巴菲特在回憶他的老師、有著“華爾街教父”之稱的格拉漢姆時,曾建議所有投資人都要向格拉漢姆學習,做一個“智慧的投資人”。
盡管巴菲特本人也沒給出“智慧”的具體定義,不過從他的敘述中,我們還是可以找到兩個“智慧”要素:一個是金融資本流向,而另一個則是投資態度。
巴菲特暗示,現代社會已經發展到了金融資本控制實業的程度,即實業投資方向,主要取決于金融資本的喜好——因此,“智慧”的第一層含義應該是洞悉金融資本的流向,若能預見金融機構愿意把錢借給誰,那么它的金融產品,在一段時期內一定會有不錯的收益。
這層含義已經在中國的基金市場上得到了驗證——2008年股市大漲的前提正是金融資本大量流入的結果,而做股票的基金,自然會得到追捧。而在金融資本套現撤出后,股票型基金的價格頓時一落千丈。
而巴菲特在談到投資態度的時候,則引用了他老師的一段話:“追求物質滿足的關鍵在于為自己定一個比較低的生活標準,一種在絕大多數經濟狀況下都能輕易實現的生活標準?!?/p>
他認為,投資人只有做到這樣,才能比較平和地去面對市場波動,提高對投資風險的心理承受能力。他指出,金融資本的投機性是與生俱來的,因此所有投資人,都會在初期經歷高估收益和低估風險的心理歷程。
這一點在近幾年的中國,顯得尤為明顯:先有業主因開發商降價而將其告上法庭,后有內地富豪組團去香港維權——由此可見,投資人在上午買入下午就能賺錢的現代交易模式下,若不經歷風雨,對“風險”的理解,永遠停留在紙面上。

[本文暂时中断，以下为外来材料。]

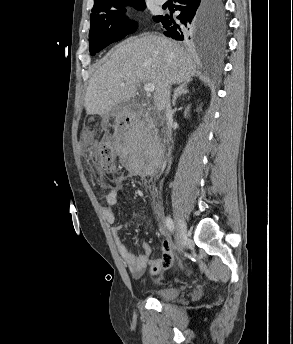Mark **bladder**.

也就是說,巴菲特所說的“智慧”,一是要認清資本作為生產要素,不但會主導社會投資走向,而且會主導利益分配,因此投資必須“順潮流而動”;二是時刻保持清醒的頭腦,凡事從最壞處著眼,對風險保持清醒的認識。
當下我們重讀這些文字,并回顧美國投資人所走過歷史的意義在于,我們能夠從中汲取營養,并獲取他們的“智慧”,而成為一個“智慧的投資人”。